If the future is going to be better more intelligent compilers, then that settles the question in my opinion.

> with torch.compile the main advantage of jax is disappearing.

Interesting take - I agree here somewhat.

But also, wouldn't you think a framework that has been from the ground-up designed around a specific, mature compiler stack be better able to integrate compilers in a more stable fashion than just shoe-horning static compilers into a very dynamic framework? ;)

Depends. PyTorch on the other hand has a large user base and well defined and tested api. So should be doable; and is already progressing and rapid speed..
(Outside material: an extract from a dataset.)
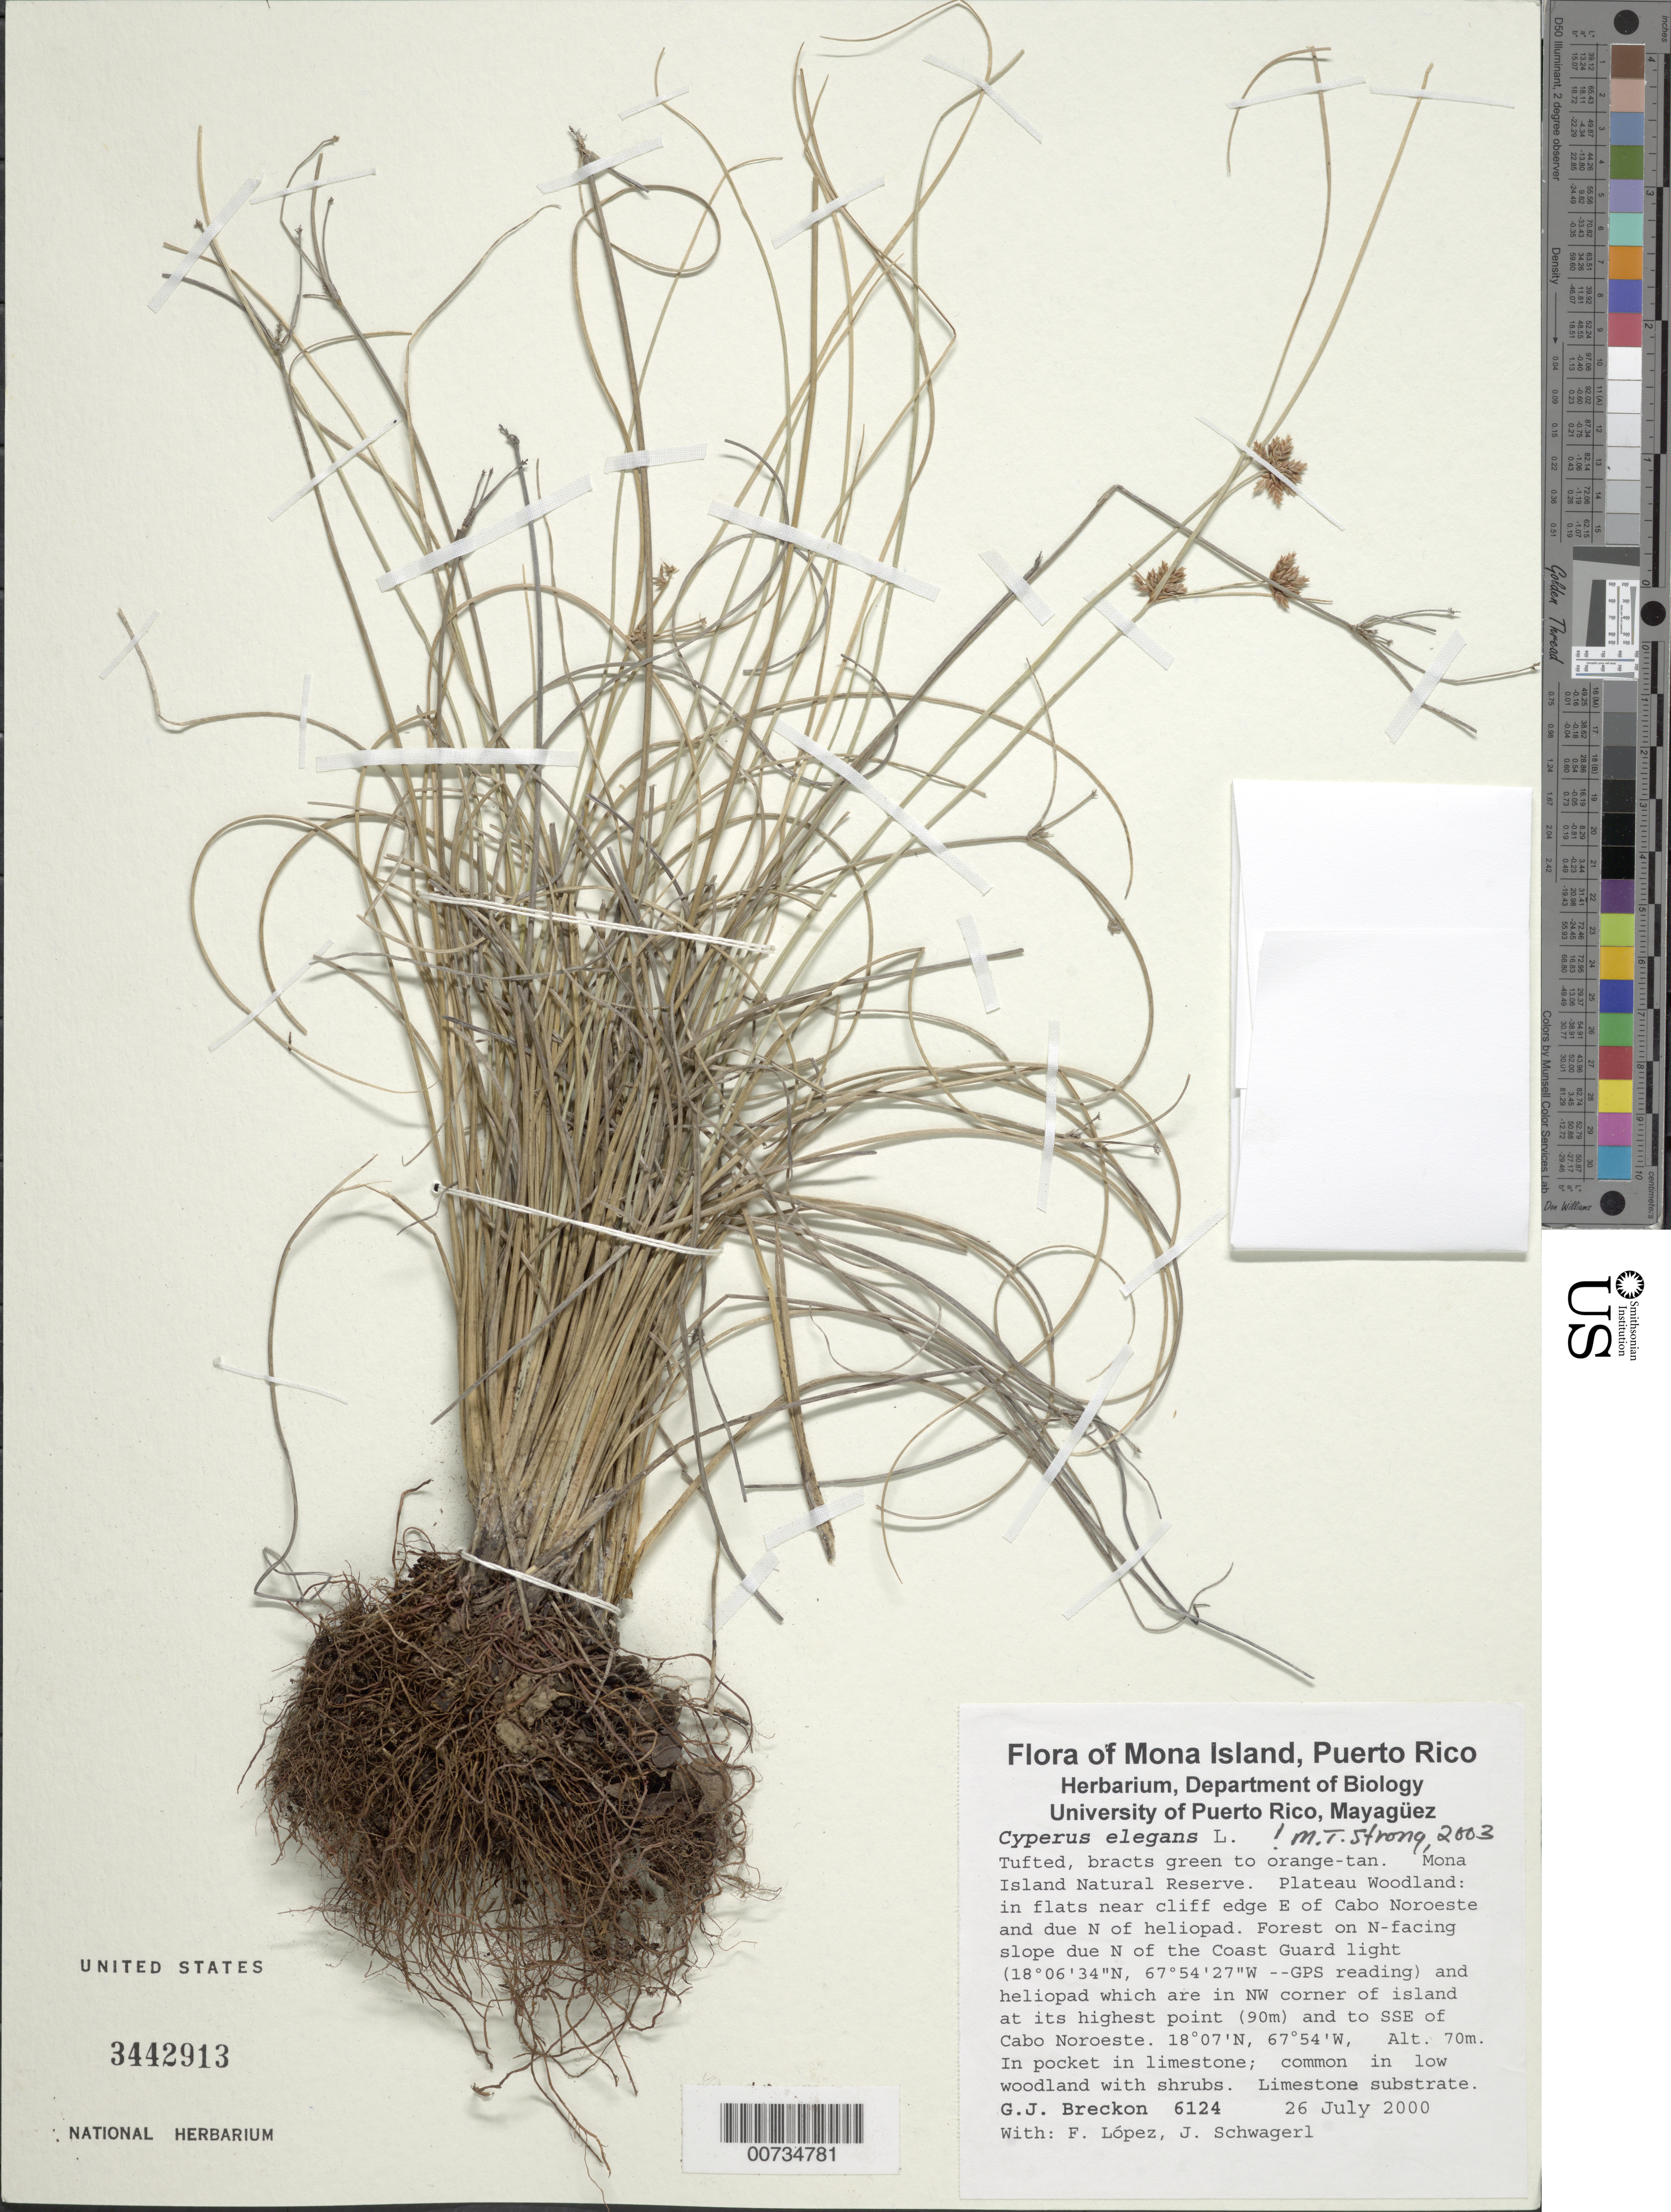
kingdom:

anon389r58r58 · 2 years ago

So the answer is not Jax?

Because JAX is not designed around a mature compiler stack. The history of Jax is more so that it matured alongside the compiler...

0x19241217 · 2 years ago

Pushback notwithstanding, this article is 100% correct in all PyTorch criticisms. PyTorch was a platform for fast experimentation with eager evaluation, now they shoehorn "compilers" into it. "compilers", because a lot of the work is done by g++ and Triton.

It is a messy and quickly expanding codebase with many surprises like segfaults and leaks.

Is scientific experimentation really sped up by these frameworks? Everyone uses the Transformer model and uses the same algorithms over and over again.

If researchers wrote directly in C or Fortran, perhaps they'd get new ideas. The core inference (see Karparthy's llama.c) is ridiculously small. Core training does not seem much larger either.

dunefox · 2 years ago

> If researchers wrote directly in C or Fortran...

... then they would get nothing done.

TheRealKing · 2 years ago

Fortran cannot be placed with C in the same category of low programming productivity.

Apparently we could do research work before Python was invented.

pklausler · 2 years ago

Why not?

sundarurfriend · 2 years ago

Can we get the title changed to the actual title of the post? "The future of Deep Learning frameworks" sounds like a neutral and far wider-reaching article, and ends up being clickbait here (even if unintentionally).

"PyTorch is dead. Long live JAX." conveys exactly what the article about, and is a much better title.